Photography Asked on December 14, 2020
Since more then ten years I use exiftran
to rotate images after getting them from the camera.
Is this step still needed today?
Don’t browsers and other image apps rotate the image correctly without running exiftran on the files.
Background on exiftran (from the exiftran man
page):
exiftran is a command line utility to transform digital image
jpeg images. It can do lossless rotations like jpegtran, but unlike
jpegtran it cares about the EXIF data: It can rotate images
automatically by checking the exif orientation tag, it updates the
exif information if needed (image dimension, orientation), it also
rotates the exif thumbnail. It can process multiple images at once.
Since more then ten years I use
exiftran
to rotate images after getting them from the camera. Is this step still needed today?
Yes.
Don't browsers and other image apps rotate the image correctly without running
exiftran
on the files.
No.
As stated by @junkyardsparkle:
I personally still experience occasional pain from discovering that the actual orientation of an image wasn't what it appeared to be, so I try to eliminate the discrepancy in my files as much as possible.
And noted by @AK:
There can be errors (e.g. the camera doesn't record the correct orientation on a particular shot.)
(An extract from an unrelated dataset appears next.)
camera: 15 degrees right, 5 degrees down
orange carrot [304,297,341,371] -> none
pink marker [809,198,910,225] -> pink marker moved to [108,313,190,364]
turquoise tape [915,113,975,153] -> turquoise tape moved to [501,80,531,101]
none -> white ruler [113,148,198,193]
Also, often, images can become separated from their Exif data. Or images can be saved rotated, but the Exif not updated. Or multiple programs may treat the rotation flag differently resulting in different orientations being displayed.
The best way to minimize surprises and maximize interoperability is to use exiftran
to rotate the images. It can be scripted to auto-rotate all files at import.
Correct answer by xiota on December 14, 2020
UPDATE: It looks like you don’t need anymore to physically rotate your pictures with Firefox/Opera/Chromium in Linux. For instance it did not work with Chromium Version 73.0 but it does with Chromium Version 83.0. I have reconsidered the scripts I use to put my pictures online and found that the reason why it didn’t work was a call to ImageMagick’s "mogrify -auto-orient" which I used to resize the original image for web usage. Now I call mogrify without this option and I have no problem in recent browsers, as long as the orientation provided by you camera is OK of course, which is usually the case. So normally you don’t need exiftran nor jpegtran nor exifautotran anymore. Period.
OBSOLETE: AFAIK image rotation is still needed in 2020 in browsers but jpegtran does the job quite as well as exiftran. jpegtran keeps all tags as long as the "-copy all" option is used, which is not brand new: it has been possible since version 6b of libjpeg, released 27 March 1998. If you always require tag/marker conservation, you can use an alias:
alias jpegtran='jpegtran -copy all'
You can also keep comments only using "jpegtran -copy comments". In place editing is not supported with jpegtran but of course this is a no-brainer as well. You can also use exifautotran which performs the automatic adjustment.
So IMHO you just don’t need to install exiftran, which is a separate program, and just use jpegtran, which is bundled with libjpeg.
P.S. It is not nice to spread misinformation to deprecate the competitors ;-)
Answered by Alexandre Oberlin on December 14, 2020
Not all of my cameras are happy with pictures rotated on the computer and refuse to display them at all or at least using the same way of displaying them that they'd do when presented with a changed rotation flag. So at least on the memory cards, any manipulation of rotation has to be done in-camera for best results, and that only affects the rotation flag rather than the data.
If viewing programs could be taught to do rotation for memory cards from a particular camera in a particular way (and for some cameras, only by meddling with the rotation flags), fixing rotation on the memory cards could be done on the computer rather than on the camera.
Most software I work with, in contrast, has no problems properly interpreting the rotation flags. So my take on using exiftran
these days is that its use is downright detrimental, at least on the original media. Admittedly my cameras tend to be a lot older than the software on my computer: that may play into it.